To this day, my mother doesn’t know my husband Mike was married twice before. She has asked her share of “none of your business” questions over the years, most of which I answer. But I knew what her opinion would be about my choice to marry a man with two divorces under his belt, so I keep a few details to myself.
She did know that when I moved to Pennsylvania I would live in Mike’s house, built just four years prior to our wedding day. The house that he had built with Kathy. Now, mom might have been a little fuzzy on the details of wife number one and wife number two, but on one point she was clear: Never move into another woman’s house.
The first time I visited Mike’s house, he picked me up at the airport in Baltimore. We stopped off for burgers at the Round The Clock Diner (his favorite), then continued north past mile after mile of sprawling farms. Just before we turned toward town, a sign advertised free range brown eggs.
As he turned the key in the front door, Mike apologized for the sparse furnishings. That happens after a divorce. Some of Kathy’s pieces were still there: the piano, the blue striped sofas, a nightstand. She had moved some to a smaller place and needed time to figure out what to do with the rest. With a mighty effort to be the good guy, Mike left the piano in place.
It was easy to see that Mike and Kathy planned every detail of the house – the stereo system wired into each room, the placement of upstairs windows for the best farm views (a key to Lancaster County living), the plans to finish the basement. But I knew from his stories that very soon after moving into this house, things changed. That the excitement of a new house had washed away as storms of sadness drowned his marriage.

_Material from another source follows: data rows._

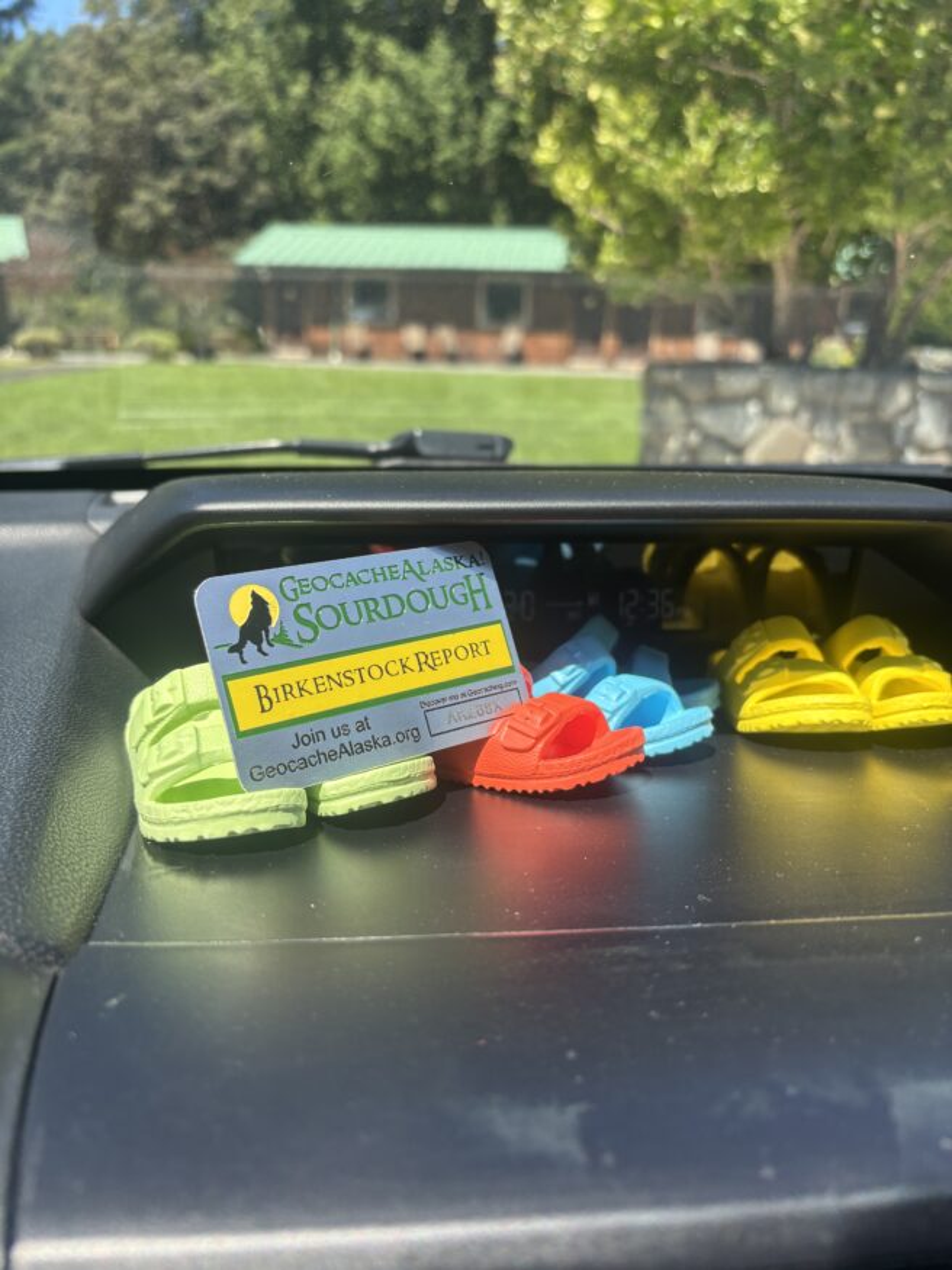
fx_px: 954
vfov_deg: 67.3
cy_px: 635
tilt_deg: -16.8
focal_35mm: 26
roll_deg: +0.5
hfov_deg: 53.1
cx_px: 476
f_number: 1.6
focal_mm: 5.96
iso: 50
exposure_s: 1/1027
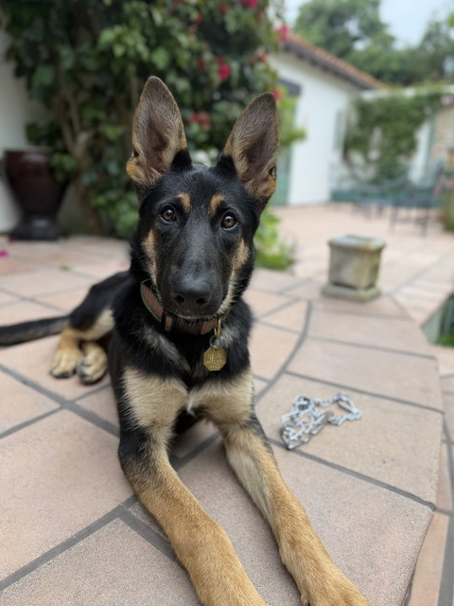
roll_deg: -2.6
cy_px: 294
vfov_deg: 69.4
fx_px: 437
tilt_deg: -14.8
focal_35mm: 25
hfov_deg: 54.9
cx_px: 224
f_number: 1.78
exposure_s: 1/757
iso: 80
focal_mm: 6.76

I knew the facts pretty well. The dance of separations, the efforts to try again, his pleadings for Kathy to stay. I peered into the bedroom where she had slept after they argued. The office, where a few craft supplies sat abandoned on the closet shelf. The basement, cluttered with remnants of her past hobbies: plastic crates of Beanie Babies, yarn for granny squares, crushed silk flowers.
That evening, we sat in the back yard and watched the sun set over the tasseled stalks of Pennsylvania corn. Mike told me about the landscape plans and how fast the evergreens had filled in across the property line. I picked a leaf off a shrubby overgrown plant near the patio and recognized the fragrance of mint.
Kathy had planted the mint soon after the house was finished, causing a bitter argument. It was way too close to the patio and disrupted the neat stone border. Like everything else she planted, there was no room for growth. After just a few years, it had taken over; mint will do that if you’re not careful.
In June of the next year, I married Mike and moved into that house on the first day of summer. While he was at work one day, I found a shovel and gloves in the garage, and headed out back. I attacked the mint first, trimming it back, digging around the roots, and yanking handfuls of woody stalks free. I turned over the dark soil underneath, and stepped back, sucking in air as if I had been given space to breathe, take root. This was where my hosta garden would go. I took off the gloves and headed inside.
Beautiful post Lynn.
I love this post. I love that you begin in the garden, rather than the house, to make this your home.